To derive the probability distribution of the 1-year HPR on a 30-year U.S. Treasury bond with a coupon of 3.5%, you need to calculate the price, capital gain, and coupon interest. The HPR is the sum of the capital gain and coupon interest. Then, you can calculate the probability distribution of the HPR by multiplying the probability of each scenario by their respective HPR values.

Step-by-step explanation:

The probability distribution of the 1-year Holding Period Return (HPR) on a 30-year U.S. Treasury bond with a coupon of 3.5% can be derived using the given information. To do this, we first calculate the different components that contribute to the HPR. The components are the price, capital gain, and coupon interest. The probability distribution of each component is multiplied by their respective values and summed up to calculate the probability distribution of the HPR.

Step 1: Calculate the price of the bond. Since the bond is currently selling at par, the price is equal to the par value, which is $100.

Step 2: Calculate the capital gain. The capital gain is the difference between the price of the bond at the end of the year and the initial price. Since the bond is selling at par and the price remains constant, the capital gain is zero.

Step 3: Calculate the coupon interest. The coupon interest is the annual coupon payment, which is 3.5% of the par value. So, the coupon interest is $3.50.

Step 4: Calculate the HPR. The HPR is the sum of the capital gain and the coupon interest. In this case, since the capital gain is zero, the HPR is equal to the coupon interest.

Step 5: Calculate the probability distribution of the HPR. Multiply the probability of each scenario (Boom and Normal Growth) by their respective HPR values and sum them up.

Probability distribution of the 1-year HPR:
Boom: 0.20 x 3.50% = 0.70%
Normal Growth: 0.55 x 3.50% = 1.93%

Answer 2

To derive the probability distribution of the 1-year HPR on a 30-year U.S. Treasury bond with a coupon of 3.5%, calculate the HPR for each possible YTM outcome.
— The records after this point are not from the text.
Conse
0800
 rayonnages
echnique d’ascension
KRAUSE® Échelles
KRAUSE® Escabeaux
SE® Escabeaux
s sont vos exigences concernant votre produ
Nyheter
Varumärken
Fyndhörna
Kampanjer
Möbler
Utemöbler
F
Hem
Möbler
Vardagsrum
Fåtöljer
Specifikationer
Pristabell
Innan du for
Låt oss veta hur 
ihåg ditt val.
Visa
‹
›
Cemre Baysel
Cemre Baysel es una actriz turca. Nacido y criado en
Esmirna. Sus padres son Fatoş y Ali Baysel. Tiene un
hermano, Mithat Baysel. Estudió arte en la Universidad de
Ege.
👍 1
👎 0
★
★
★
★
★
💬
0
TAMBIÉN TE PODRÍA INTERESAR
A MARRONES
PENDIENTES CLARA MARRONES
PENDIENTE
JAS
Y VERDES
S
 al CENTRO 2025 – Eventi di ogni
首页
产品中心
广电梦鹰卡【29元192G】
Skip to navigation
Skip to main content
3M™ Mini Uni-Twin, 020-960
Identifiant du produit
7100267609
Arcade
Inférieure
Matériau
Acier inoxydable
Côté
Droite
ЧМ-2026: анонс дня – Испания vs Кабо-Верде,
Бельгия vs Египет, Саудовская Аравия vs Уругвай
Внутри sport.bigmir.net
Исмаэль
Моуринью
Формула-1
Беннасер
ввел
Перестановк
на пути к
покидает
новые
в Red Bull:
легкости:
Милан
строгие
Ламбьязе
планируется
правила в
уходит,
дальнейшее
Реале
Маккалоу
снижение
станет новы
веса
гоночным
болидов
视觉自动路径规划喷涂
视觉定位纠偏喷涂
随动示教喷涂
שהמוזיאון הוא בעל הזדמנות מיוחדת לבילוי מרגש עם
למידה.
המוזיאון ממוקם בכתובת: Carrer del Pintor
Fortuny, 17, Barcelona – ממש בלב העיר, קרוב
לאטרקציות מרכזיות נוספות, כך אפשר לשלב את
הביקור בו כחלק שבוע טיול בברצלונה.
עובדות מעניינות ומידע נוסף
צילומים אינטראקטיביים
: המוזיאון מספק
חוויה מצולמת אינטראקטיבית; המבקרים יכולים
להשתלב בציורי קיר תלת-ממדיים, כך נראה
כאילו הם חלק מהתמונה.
Use the probability distribution of the YTM to determine the probability of each outcome. Calculate the price, capital gain, and HPR for each YTM outcome.

Step-by-step explanation:

To derive the probability distribution of the 1-year Holding Period Return (HPR) on a 30-year U.S. Treasury bond with a coupon of 3.5%, we need to calculate the HPR for each possible yield to maturity (YTM) outcome. The HPR is defined as the sum of the capital gain and the coupon interest received. The probability distribution of the YTM from the table can be used to determine the probability of each outcome. The price can be calculated as the present value of the bond's cash flows. Given a par value of $100 and a coupon interest of 3.5%, you can determine the price for each YTM outcome. The capital gain can be found by subtracting the price from the par value. Finally, the HPR is calculated as the sum of the capital gain and the coupon interest received. Gather the data from the table and apply these calculations to find the probability distribution of the 1-year HPR.